# Computing evaluation metrics for detection

## TP, FP, TN and FN for object detection?

We have already learned about [evaluation metrics for classification](../2_classification/2_evaluation_metrics.ipynb). In object detection, we also perform some kind of classification. More specifically, a detector returns a set of bounding boxes with corresponding class labels. As such, the model has classified the image regions that correspond to the bounding boxes.

Just like any classification problem, the label that is assigned to a certain image region can either be correct or incorrect. Let's say the model assigns a certain class label *A* to an image region. Then, there are two options

1. **True positive** (TP) of label *A*: the region is predicted to have label *A* and indeed has label *A*
2. **False positive** (FP) of label *A*: the region is predicted to have label *A*, but *does not* have label *A*

Of course, there will be many image regions that **do not receive a certain label** from the detector. Let's say the model did not assign label *A* to a certain image region. Then, again, there are two possibilities:

1. **True negative** (TN) of label *A*: the region is predicted to *not* have label *A* and indeed does not have label *A*
2. **False negative** (FN) of label *A*: the region is predicted to *not* have label *A*, but *does* have label *A*

## TP, FP, FN at an IoU level

To evaluate the predictions, we compare them with the **ground-truth bounding boxes**. However, **predictions will almost never exactly overlap** with a ground-truth bounding box. Of course, this does not mean that all predicted bounding boxes are *bad* and should be counted as false positives. Instead, we use the **Intersection over Union** (IoU) to define when a predicted bounding box is a TP, FP or FN for a certain class.
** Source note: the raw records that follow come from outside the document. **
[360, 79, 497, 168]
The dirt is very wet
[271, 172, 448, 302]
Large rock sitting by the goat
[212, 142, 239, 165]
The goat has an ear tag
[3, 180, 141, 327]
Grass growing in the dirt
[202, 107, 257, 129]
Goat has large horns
We can choose this IoU ourselves. Let's say we give it a value $\alpha$. Then a TP, FP and FN of a class label *A* at this IoU level $\alpha$ is defined as follows:

- **True positive at $\alpha$** ($\text{TP}_\alpha$) of label *A*: the predicted bounding box has label *A* and has an IoU $\ge \alpha$ with a ground truth bounding box that has label *A*
- **False positive at $\alpha$** ($\text{FP}_\alpha$) of label *A*: the predicted bounding box has label *A*, but does not have an IoU $\ge \alpha$ with a ground truth bounding box that has label *A*
- **False negative at $\alpha$** ($\text{FN}_\alpha$) of label *A*: a ground truth bounding box that has label *A*, without there being any prediction of label *A* that has an IoU $\ge \alpha$ with it

Defining *True negatives at $\alpha$* is not necessary, since we do not use it to calculate precision and recall. This makes sense, because the amount of regions in an image that *do not* belong to a certain class is huge and rather uninformative.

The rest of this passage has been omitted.